L'été dernier le groupe avait refusé de participer à la fixation d'un prix minimum d'achat aux producteurs de viande, lors des tables rondes organisées au ministère. Le responsable syndical explique aussi aux visiteurs du Salon le concept de "minerai", ce composé de résidus de viande mêlés de graisse et de collagène utilisé notamment pour les plats préparés, qui ravale la viande et derrière elle, l'animal, à une notion purement industrielle et commerciale de matière première. "Parler de minerai est symbolique de la dérive industrielle qui est derrière", insiste-t-il. "Quelle viande achète le consommateur au juste? Moi je rêve que vous veniez chercher du charolais, ou de la blonde d'Aquitaine".

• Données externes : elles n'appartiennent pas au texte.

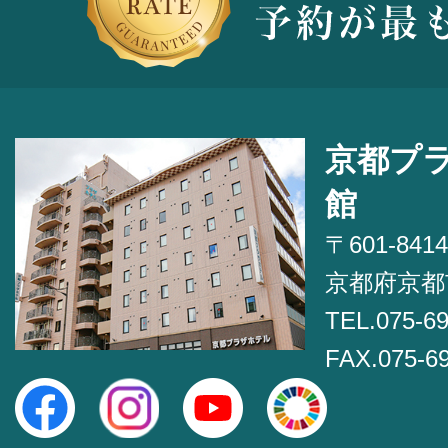
京都プ
館
〒601-8414
京都府京都
TEL.075-6
FAX.075-6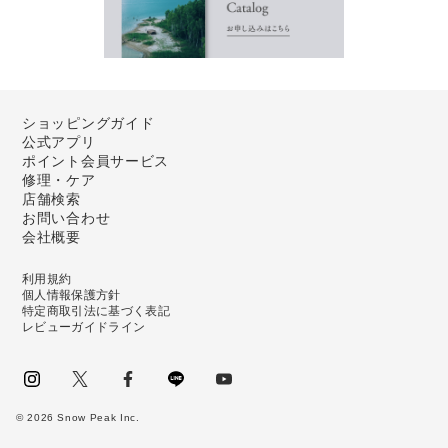
ショッピングガイド
公式アプリ
ポイント会員サービス
修理・ケア
店舗検索
お問い合わせ
会社概要
利用規約
個人情報保護方針
特定商取引法に基づく表記
レビューガイドライン
instagram
Twitter
facebook
LINE
youtube
©
2026
Snow Peak Inc.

Depuis l'été dernier les éleveurs bovins confrontés à uns stagnation des cours réclament une revalorisation de leurs produits pour équilibrer leurs coûts de production et désigne les transformateurs et la grande distribution comme les principaux responsables de leur marasme.

Le groupe Charal réagit et se dit "acteur responsable". "Charal regrette les actes de vandalisme subis sur son stand au salon de l'agriculture", a réagi l'entreprise, dans un communiqué, affirmant  "comprend(re) les difficultés des éleveurs bovins qui relèvent des causes structurelles et conjoncturelles pour lesquelles les réponses ne peuvent être que concertées et collectives". "Acteur important de la filière bovine française, Charal s'approvisionne depuis toujours au coeur des bassins d'élevage français. En tant qu''acteur responsable, Charal a apporté et continuera à apporter toute sa contribution pour défendre la filière bovine française", a fait valoir le groupe, rappelant que 100% de ses hachés, pièces de viande et burgers sont français. Le groupe Bigard revendique un chiffre d'affaires annuel de 4,3 milliards d'euros et emploie 14.000 salariés.